После чего генерал, почтительно откланявшись, смешался с толпой и вскоре незамеченным покинул гостиные дворца.
Несколько минут гвардейский офицер стоял задумавшись, а когда вновь вернулся к военным и политикам, собиравшимся группами в разных гостиных, лицо его уже обрело обычное спокойствие.
Важная новость, вызвавшая приведенный обмен репликами, не осталась тайной, как полагали офицер гвардейских стрелков и генерал Кисов. Разумеется, официально на эту тему разговоров не велось, — и даже полуофициально, поскольку «приказа» развязать языки не давалось, — однако кое-кто из высших чинов был более или менее точно осведомлен о событиях, происходивших по ту сторону границы. И тем не менее, то, о чем они знали скорее всего лишь понаслышке и о чем не велось разговоров даже меж членами дипломатического корпуса, — об этом негромко, словно делясь вполне точной информацией, беседовали двое гостей, которые ни мундиром, ни наградами не выделялись из числа приглашенных в Новый дворец.
Как, каким путем, через какого посредника эти двое простых смертных знали то, о чем столько других лиц, причем из самых влиятельных, могли разве что подозревать, — никто не мог бы объяснить. Не было ли это у них даром предвосхищения или предвидения? Или они обладали неким особым органом чувств, позволявшим видеть дальше того узкого горизонта, коим ограничено обычное людское зрение? Или особым нюхом для выведывания самых секретных сведений? А значит, почему бы не предположить, что благодаря этой укоренившейся привычке жить информацией и для информации, привычке, ставшей второй натурой, — сама натура их стала другой?

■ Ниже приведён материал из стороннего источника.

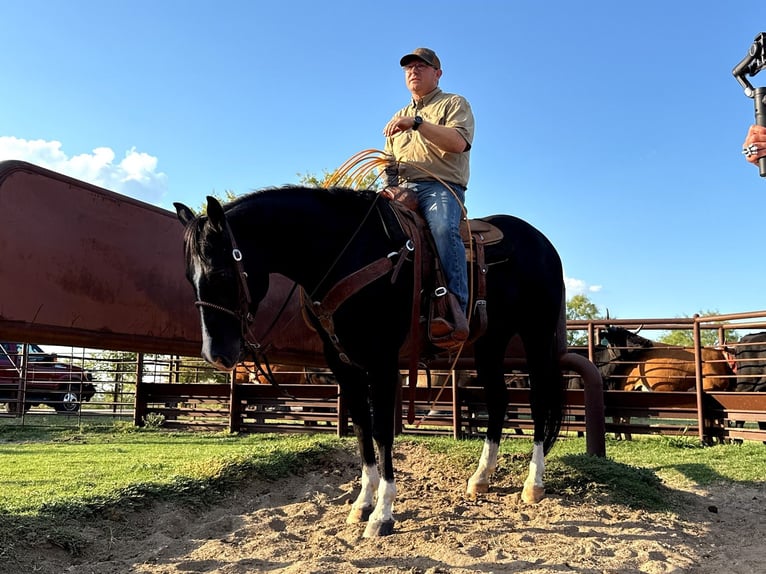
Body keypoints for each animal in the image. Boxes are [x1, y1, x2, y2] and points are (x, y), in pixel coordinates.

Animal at [174, 186, 566, 537]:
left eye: (222, 275)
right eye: (189, 278)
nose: (215, 354)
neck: (346, 253)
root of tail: (544, 244)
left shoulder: (382, 363)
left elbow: (381, 433)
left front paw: (383, 514)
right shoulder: (344, 366)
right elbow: (362, 431)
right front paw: (362, 503)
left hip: (536, 336)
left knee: (538, 402)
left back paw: (533, 483)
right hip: (490, 342)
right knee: (499, 401)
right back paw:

Из этих двоих один был англичанин, второй — француз, оба долговязые и худые, первый — рыжий джентльмен из Ланкашира, второй — жгучий брюнет-южанин из Прованса. Англо-норманн, педантичный, холодный и флегматичный, сдержанный в жестах и словах, говорил и двигался словно под действием пружины, включавшейся через определенные промежутки времени. Напротив, галло-роман — живой и стремительный — объяснялся сразу и губами, и глазами, и руками, выражая свою мысль двадцатью способами, в то время как у его собеседника был всего лишь один, раз навсегда застывший в мозгу стереотип.
Это внешнее несходство тотчас бросалось в глаза даже самому ненаблюдательному из людей; а опытный физиономист, присмотревшись к иноземцам поближе, четко определил бы характерное своеобразие их физиологии: если француз был «весь зрение», то англичанин — «целиком слух».